# WHAT TO DO
What are the lines from the top of the entries through the one with "Stanton W.J., 1967, Fundamentals"? Write them out exactly, with no pictures.

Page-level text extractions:

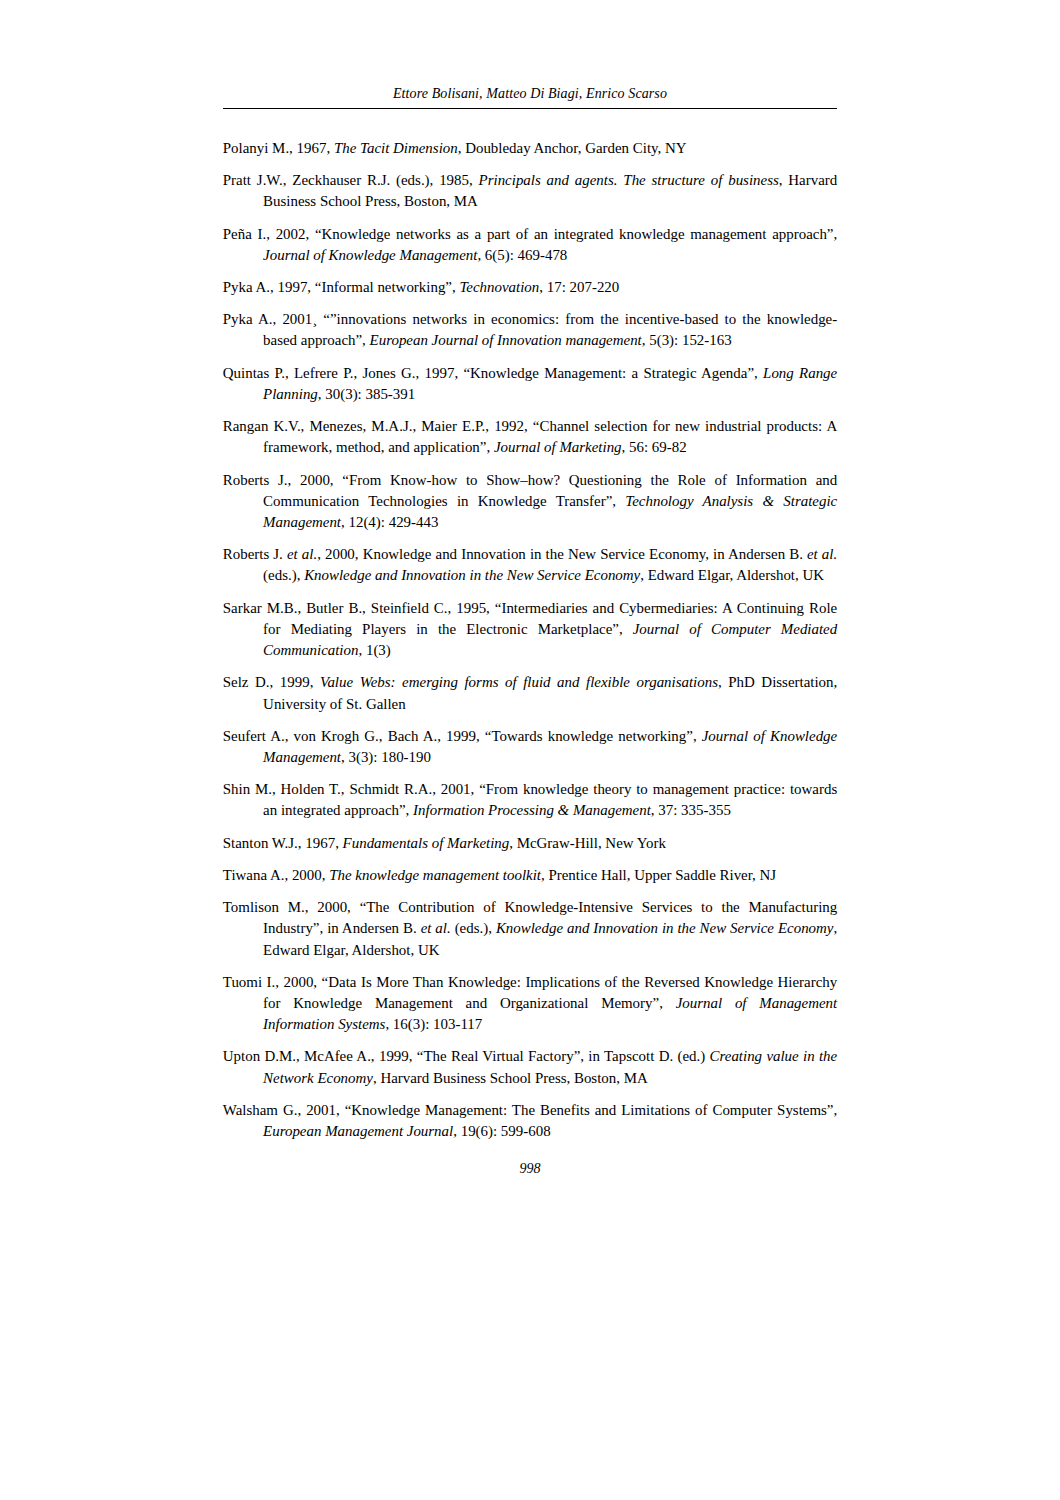Ettore Bolisani, Matteo Di Biagi, Enrico Scarso
Polanyi M., 1967, The Tacit Dimension, Doubleday Anchor, Garden City, NY
Pratt J.W., Zeckhauser R.J. (eds.), 1985, Principals and agents. The structure of business, Harvard Business School Press, Boston, MA
Peña I., 2002, “Knowledge networks as a part of an integrated knowledge management approach”, Journal of Knowledge Management, 6(5): 469-478
Pyka A., 1997, “Informal networking”, Technovation, 17: 207-220
Pyka A., 2001¸ “”innovations networks in economics: from the incentive-based to the knowledge-based approach”, European Journal of Innovation management, 5(3): 152-163
Quintas P., Lefrere P., Jones G., 1997, “Knowledge Management: a Strategic Agenda”, Long Range Planning, 30(3): 385-391
Rangan K.V., Menezes, M.A.J., Maier E.P., 1992, “Channel selection for new industrial products: A framework, method, and application”, Journal of Marketing, 56: 69-82
Roberts J., 2000, “From Know-how to Show–how? Questioning the Role of Information and Communication Technologies in Knowledge Transfer”, Technology Analysis & Strategic Management, 12(4): 429-443
Roberts J. et al., 2000, Knowledge and Innovation in the New Service Economy, in Andersen B. et al. (eds.), Knowledge and Innovation in the New Service Economy, Edward Elgar, Aldershot, UK
Sarkar M.B., Butler B., Steinfield C., 1995, “Intermediaries and Cybermediaries: A Continuing Role for Mediating Players in the Electronic Marketplace”, Journal of Computer Mediated Communication, 1(3)
Selz D., 1999, Value Webs: emerging forms of fluid and flexible organisations, PhD Dissertation, University of St. Gallen
Seufert A., von Krogh G., Bach A., 1999, “Towards knowledge networking”, Journal of Knowledge Management, 3(3): 180-190
Shin M., Holden T., Schmidt R.A., 2001, “From knowledge theory to management practice: towards an integrated approach”, Information Processing & Management, 37: 335-355
Stanton W.J., 1967, Fundamentals of Marketing, McGraw-Hill, New York
Tiwana A., 2000, The knowledge management toolkit, Prentice Hall, Upper Saddle River, NJ
Tomlison M., 2000, “The Contribution of Knowledge-Intensive Services to the Manufacturing Industry”, in Andersen B. et al. (eds.), Knowledge and Innovation in the New Service Economy, Edward Elgar, Aldershot, UK
Tuomi I., 2000, “Data Is More Than Knowledge: Implications of the Reversed Knowledge Hierarchy for Knowledge Management and Organizational Memory”, Journal of Management Information Systems, 16(3): 103-117
Upton D.M., McAfee A., 1999, “The Real Virtual Factory”, in Tapscott D. (ed.) Creating value in the Network Economy, Harvard Business School Press, Boston, MA
Walsham G., 2001, “Knowledge Management: The Benefits and Limitations of Computer Systems”, European Management Journal, 19(6): 599-608
998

# RESPONSE
Ettore Bolisani, Matteo Di Biagi, Enrico Scarso
Polanyi M., 1967, The Tacit Dimension, Doubleday Anchor, Garden City, NY
Pratt J.W., Zeckhauser R.J. (eds.), 1985, Principals and agents. The structure of business, Harvard Business School Press, Boston, MA
Peña I., 2002, “Knowledge networks as a part of an integrated knowledge management approach”, Journal of Knowledge Management, 6(5): 469-478
Pyka A., 1997, “Informal networking”, Technovation, 17: 207-220
Pyka A., 2001¸ “”innovations networks in economics: from the incentive-based to the knowledge-based approach”, European Journal of Innovation management, 5(3): 152-163
Quintas P., Lefrere P., Jones G., 1997, “Knowledge Management: a Strategic Agenda”, Long Range Planning, 30(3): 385-391
Rangan K.V., Menezes, M.A.J., Maier E.P., 1992, “Channel selection for new industrial products: A framework, method, and application”, Journal of Marketing, 56: 69-82
Roberts J., 2000, “From Know-how to Show–how? Questioning the Role of Information and Communication Technologies in Knowledge Transfer”, Technology Analysis & Strategic Management, 12(4): 429-443
Roberts J. et al., 2000, Knowledge and Innovation in the New Service Economy, in Andersen B. et al. (eds.), Knowledge and Innovation in the New Service Economy, Edward Elgar, Aldershot, UK
Sarkar M.B., Butler B., Steinfield C., 1995, “Intermediaries and Cybermediaries: A Continuing Role for Mediating Players in the Electronic Marketplace”, Journal of Computer Mediated Communication, 1(3)
Selz D., 1999, Value Webs: emerging forms of fluid and flexible organisations, PhD Dissertation, University of St. Gallen
Seufert A., von Krogh G., Bach A., 1999, “Towards knowledge networking”, Journal of Knowledge Management, 3(3): 180-190
Shin M., Holden T., Schmidt R.A., 2001, “From knowledge theory to management practice: towards an integrated approach”, Information Processing & Management, 37: 335-355
Stanton W.J., 1967, Fundamentals of Marketing, McGraw-Hill, New York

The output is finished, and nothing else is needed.